Al
echar la vista atrás, Ámbar ve su infancia como un tatuaje
incompleto. Uno que “nunca terminaron y fueron cambiando de diseño
a medida que lo hacían, o que yo abandono a medio hacer porque no
aguanto el dolor”. Recurre, en realidad, a la misma imagen que
utiliza su padre, Víctor Mondragón, al referirse a ella como “mi
cicatriz favorita”, en alusión al tatuaje con su nombre que le
decora el antebrazo y que, al igual que tantos otros aspectos de él,
habrá de revelarse engañoso y cargado de secretos inconfesos.

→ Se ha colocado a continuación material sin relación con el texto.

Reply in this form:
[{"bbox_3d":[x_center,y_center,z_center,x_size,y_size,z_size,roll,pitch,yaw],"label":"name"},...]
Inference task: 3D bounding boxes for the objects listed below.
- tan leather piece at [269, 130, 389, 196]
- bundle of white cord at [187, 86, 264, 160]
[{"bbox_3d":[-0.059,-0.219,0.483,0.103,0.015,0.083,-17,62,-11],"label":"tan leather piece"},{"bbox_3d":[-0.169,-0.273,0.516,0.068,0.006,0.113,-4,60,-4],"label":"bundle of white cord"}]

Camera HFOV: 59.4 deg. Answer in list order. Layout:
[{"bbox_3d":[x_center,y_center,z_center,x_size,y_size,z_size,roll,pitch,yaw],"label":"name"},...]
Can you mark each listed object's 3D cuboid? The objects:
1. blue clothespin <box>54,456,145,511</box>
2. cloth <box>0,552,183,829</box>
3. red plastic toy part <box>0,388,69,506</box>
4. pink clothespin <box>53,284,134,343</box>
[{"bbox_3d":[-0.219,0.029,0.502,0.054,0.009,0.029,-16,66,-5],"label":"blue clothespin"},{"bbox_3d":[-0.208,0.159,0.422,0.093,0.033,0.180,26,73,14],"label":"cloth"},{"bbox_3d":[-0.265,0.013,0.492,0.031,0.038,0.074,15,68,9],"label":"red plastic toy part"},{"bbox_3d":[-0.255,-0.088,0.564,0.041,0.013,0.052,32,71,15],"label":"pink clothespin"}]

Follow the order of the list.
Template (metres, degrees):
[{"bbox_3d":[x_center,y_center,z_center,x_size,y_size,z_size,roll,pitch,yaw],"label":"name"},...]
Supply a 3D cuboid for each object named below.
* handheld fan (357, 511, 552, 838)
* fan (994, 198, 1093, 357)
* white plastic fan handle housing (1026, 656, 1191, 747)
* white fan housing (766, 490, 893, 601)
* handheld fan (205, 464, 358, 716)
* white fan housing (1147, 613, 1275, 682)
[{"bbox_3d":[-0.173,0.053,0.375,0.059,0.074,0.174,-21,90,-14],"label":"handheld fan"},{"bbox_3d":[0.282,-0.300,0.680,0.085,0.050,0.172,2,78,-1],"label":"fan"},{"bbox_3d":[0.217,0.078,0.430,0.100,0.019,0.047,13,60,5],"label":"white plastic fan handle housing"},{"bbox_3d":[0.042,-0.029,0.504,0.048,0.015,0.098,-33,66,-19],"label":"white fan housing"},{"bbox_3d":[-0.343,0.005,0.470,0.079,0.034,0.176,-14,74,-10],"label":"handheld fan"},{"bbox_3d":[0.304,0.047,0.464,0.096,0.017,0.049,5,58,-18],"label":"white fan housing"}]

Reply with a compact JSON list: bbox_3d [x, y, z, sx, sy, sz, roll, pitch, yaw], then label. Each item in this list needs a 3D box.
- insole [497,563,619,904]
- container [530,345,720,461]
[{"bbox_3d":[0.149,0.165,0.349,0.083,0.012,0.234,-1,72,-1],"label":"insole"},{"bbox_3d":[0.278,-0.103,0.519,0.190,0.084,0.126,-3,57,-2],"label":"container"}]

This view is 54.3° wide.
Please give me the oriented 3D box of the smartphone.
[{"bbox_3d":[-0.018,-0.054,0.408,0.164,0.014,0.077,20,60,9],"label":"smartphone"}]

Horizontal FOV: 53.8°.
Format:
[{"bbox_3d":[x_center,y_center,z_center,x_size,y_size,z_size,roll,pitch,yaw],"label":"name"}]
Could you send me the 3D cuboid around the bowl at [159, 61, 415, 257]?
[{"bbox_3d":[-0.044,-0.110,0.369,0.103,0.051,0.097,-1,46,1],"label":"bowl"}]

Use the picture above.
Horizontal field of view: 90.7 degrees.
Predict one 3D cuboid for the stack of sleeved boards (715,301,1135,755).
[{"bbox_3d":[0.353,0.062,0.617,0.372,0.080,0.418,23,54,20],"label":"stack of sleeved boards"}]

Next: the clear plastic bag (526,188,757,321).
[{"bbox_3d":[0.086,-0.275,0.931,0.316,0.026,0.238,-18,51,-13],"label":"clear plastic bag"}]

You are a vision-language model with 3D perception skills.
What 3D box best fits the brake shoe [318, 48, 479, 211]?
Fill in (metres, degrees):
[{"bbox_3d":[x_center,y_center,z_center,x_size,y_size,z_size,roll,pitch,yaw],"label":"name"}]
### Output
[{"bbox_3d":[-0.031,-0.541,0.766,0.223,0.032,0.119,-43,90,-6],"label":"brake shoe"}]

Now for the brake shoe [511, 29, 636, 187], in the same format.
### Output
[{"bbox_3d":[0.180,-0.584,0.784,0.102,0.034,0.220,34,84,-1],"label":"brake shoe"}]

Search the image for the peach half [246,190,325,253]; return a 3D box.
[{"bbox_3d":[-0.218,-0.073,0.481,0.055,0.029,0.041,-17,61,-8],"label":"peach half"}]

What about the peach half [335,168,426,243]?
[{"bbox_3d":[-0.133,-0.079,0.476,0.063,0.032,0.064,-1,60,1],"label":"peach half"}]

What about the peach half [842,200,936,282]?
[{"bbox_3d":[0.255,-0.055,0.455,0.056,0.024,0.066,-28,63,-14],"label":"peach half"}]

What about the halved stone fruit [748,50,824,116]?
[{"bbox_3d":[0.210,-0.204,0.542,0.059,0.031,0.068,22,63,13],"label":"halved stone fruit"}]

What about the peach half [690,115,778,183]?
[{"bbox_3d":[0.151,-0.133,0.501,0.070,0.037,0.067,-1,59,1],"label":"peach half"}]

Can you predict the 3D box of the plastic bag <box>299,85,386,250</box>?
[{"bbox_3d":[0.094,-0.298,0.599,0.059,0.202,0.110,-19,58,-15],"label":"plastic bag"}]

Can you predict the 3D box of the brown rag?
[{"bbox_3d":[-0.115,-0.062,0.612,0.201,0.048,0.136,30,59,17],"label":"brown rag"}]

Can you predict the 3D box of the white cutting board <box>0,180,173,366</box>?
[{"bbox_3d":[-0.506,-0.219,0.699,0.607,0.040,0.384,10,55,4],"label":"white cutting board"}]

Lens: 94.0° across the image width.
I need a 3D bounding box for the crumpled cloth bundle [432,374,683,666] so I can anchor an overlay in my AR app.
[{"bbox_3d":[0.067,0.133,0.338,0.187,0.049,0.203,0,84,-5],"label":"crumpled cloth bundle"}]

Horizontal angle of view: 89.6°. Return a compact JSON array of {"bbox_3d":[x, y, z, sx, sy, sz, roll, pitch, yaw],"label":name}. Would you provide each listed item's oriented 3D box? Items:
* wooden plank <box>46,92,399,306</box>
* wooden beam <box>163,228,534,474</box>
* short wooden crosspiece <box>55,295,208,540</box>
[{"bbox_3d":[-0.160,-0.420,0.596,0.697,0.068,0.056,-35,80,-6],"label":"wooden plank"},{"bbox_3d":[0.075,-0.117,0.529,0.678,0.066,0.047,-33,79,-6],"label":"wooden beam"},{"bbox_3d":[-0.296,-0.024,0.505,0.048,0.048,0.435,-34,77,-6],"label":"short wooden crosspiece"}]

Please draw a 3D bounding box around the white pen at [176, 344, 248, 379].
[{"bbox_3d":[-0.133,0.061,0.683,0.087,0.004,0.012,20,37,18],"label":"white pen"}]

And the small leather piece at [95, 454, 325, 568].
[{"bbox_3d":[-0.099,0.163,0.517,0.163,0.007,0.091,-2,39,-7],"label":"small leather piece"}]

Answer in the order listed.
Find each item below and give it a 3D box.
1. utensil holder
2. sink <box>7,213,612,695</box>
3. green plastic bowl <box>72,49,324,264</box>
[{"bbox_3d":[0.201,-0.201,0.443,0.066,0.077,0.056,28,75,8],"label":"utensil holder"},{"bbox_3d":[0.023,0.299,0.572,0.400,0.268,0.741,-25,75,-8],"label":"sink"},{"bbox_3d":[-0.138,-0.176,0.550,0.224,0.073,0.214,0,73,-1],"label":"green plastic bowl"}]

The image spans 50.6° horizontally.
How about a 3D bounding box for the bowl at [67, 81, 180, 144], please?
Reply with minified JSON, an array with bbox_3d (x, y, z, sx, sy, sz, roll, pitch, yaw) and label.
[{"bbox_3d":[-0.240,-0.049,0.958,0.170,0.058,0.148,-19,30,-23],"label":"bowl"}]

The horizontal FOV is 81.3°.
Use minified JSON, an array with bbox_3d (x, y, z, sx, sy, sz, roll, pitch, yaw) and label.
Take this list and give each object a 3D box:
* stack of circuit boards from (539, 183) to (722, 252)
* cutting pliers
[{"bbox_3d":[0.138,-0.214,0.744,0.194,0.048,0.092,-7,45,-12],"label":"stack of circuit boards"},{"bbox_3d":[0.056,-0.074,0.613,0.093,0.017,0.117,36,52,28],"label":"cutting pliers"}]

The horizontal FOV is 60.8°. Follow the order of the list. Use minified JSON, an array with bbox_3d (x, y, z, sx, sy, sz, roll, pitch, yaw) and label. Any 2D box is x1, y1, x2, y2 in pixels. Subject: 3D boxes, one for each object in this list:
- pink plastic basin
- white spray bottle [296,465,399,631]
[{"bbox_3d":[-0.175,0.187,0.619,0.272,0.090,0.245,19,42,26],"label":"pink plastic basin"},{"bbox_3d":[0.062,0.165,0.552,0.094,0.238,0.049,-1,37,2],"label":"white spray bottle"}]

Todavía Ámbar no ha aprendido a desligar su propia esencia de la
persona que la lleva impresa como una vieja herida más. Y de este
modo, el diseño marcado en la piel deviene en la novela de Nicolás
Ferraro metáfora de crecimiento y de identidad. Una identidad cuyos
contornos, en el caso de la protagonista, resultan aún
traumáticamente indefinidos, y que al mismo tiempo encierra una
carga de peligro difícil de eludir, ya que los tatuajes lo hacen a
uno identificable, como le suele explicar su padre antes de contarle
la historia del furia Roldán, a quien “atraparon por culpa de una
bola ocho en la nuca”.
Los
quince años de vida de Ámbar son ya demasiados para haber estado
acarreando la circunstancia de ser hija de un brutal delincuente que
“carga sus cicatrices como medallas. […] un hombre que puede
leerse en Braille mejor que escucharse”. Alguien que le enseñó “a
sacar balas y a coser tajos cuando tenía doce”, y que igual
discute con ella sobre videojuegos que le pide ayuda para secuestrar
a un tipo. Ámbar sabe puentear los cables de un coche y reconoce qué
calibre se ha usado con solo ver una herida de bala, pero no sabe lo
que es llevar la vida de un adolescente normal, como esos con los que
se relaciona por temporadas, a los que conoce y a los pocos meses ha
de dejar para siempre, porque su padre se ha vuelto a meter en
problemas y han de largarse a recalar en otro lugar distinto, donde
el ciclo se repetirá invariablemente.